Individual sleeping quarters connect to the central courtyard, designed with a “transparent and absent spatiality that dematerializes” as it continues into the home’s entrance.
“The simple maxim ‘space beyond’ underpins our architectural philosophy and is evident in the allocation of the residence’s social versus private areas,” the designers said.
At one end of the house lies the more individual quarters while at the other end of the courtyard resides the living and kitchen spaces, blending almost seamlessly.
Moreover, the residence was conceived with vertical connections to the roof, achieved using cross-sectional diagonal movements that guide users along sloped paths that appear as pitched rooftops.
OODA approached The Oeiras House project with a strong ethos of unity, existing in the design’s exterior and interior.
“The materiality we choose encapsulates the total and global unity of the home, closing off each volume in its precise and exacting form,” the designers said.
Externally, the house features orthogonal volumes clad in a light grey block, similarly applied to the rooftop’s smooth pitch.
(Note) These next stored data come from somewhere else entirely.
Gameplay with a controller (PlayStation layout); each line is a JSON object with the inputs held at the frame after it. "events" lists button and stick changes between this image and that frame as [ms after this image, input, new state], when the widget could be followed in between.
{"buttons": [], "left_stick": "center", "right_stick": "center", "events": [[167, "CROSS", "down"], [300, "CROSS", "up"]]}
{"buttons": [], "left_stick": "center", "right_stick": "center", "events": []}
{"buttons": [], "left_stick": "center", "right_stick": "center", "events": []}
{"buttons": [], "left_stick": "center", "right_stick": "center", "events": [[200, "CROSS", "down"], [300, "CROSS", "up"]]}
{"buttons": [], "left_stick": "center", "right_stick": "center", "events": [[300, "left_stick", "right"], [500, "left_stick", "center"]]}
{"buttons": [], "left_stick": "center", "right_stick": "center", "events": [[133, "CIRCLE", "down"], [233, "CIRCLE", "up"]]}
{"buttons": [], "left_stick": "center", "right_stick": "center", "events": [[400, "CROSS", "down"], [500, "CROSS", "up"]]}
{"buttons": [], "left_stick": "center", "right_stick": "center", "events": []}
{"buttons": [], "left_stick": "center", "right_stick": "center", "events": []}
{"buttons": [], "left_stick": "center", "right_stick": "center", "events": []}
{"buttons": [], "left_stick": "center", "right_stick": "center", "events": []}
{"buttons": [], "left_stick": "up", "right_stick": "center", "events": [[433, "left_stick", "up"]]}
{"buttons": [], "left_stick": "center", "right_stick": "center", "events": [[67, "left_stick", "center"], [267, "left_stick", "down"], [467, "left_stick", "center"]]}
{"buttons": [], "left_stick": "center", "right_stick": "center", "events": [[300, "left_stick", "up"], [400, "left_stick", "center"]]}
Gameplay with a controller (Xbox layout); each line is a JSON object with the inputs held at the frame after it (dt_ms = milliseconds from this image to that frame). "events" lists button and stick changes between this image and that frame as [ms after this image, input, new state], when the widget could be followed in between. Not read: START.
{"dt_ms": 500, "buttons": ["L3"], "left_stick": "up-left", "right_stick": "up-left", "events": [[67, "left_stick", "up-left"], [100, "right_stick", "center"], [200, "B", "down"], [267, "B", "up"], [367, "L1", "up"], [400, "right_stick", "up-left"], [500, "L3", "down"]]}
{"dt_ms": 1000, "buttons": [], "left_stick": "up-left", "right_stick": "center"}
The neutral tone of the exterior highlights the surrounding greenery while offering users views from an accessible rooftop to the landscape below.
The exterior’s continuity is mirrored throughout the house’s interior, where the same material that clads the home’s exterior has been roughly applied to the walls of the courtyard and provides a minimal backdrop to the home’s inner workings.
This coherence in materiality is a key aspect of the project and reflects OODA’s general architectural philosophy, which seeks to contribute and improve its broader environment.
To that end, where the architects approach architecture’s transformative potential while always considering the stability and quality of a space, according to the designers.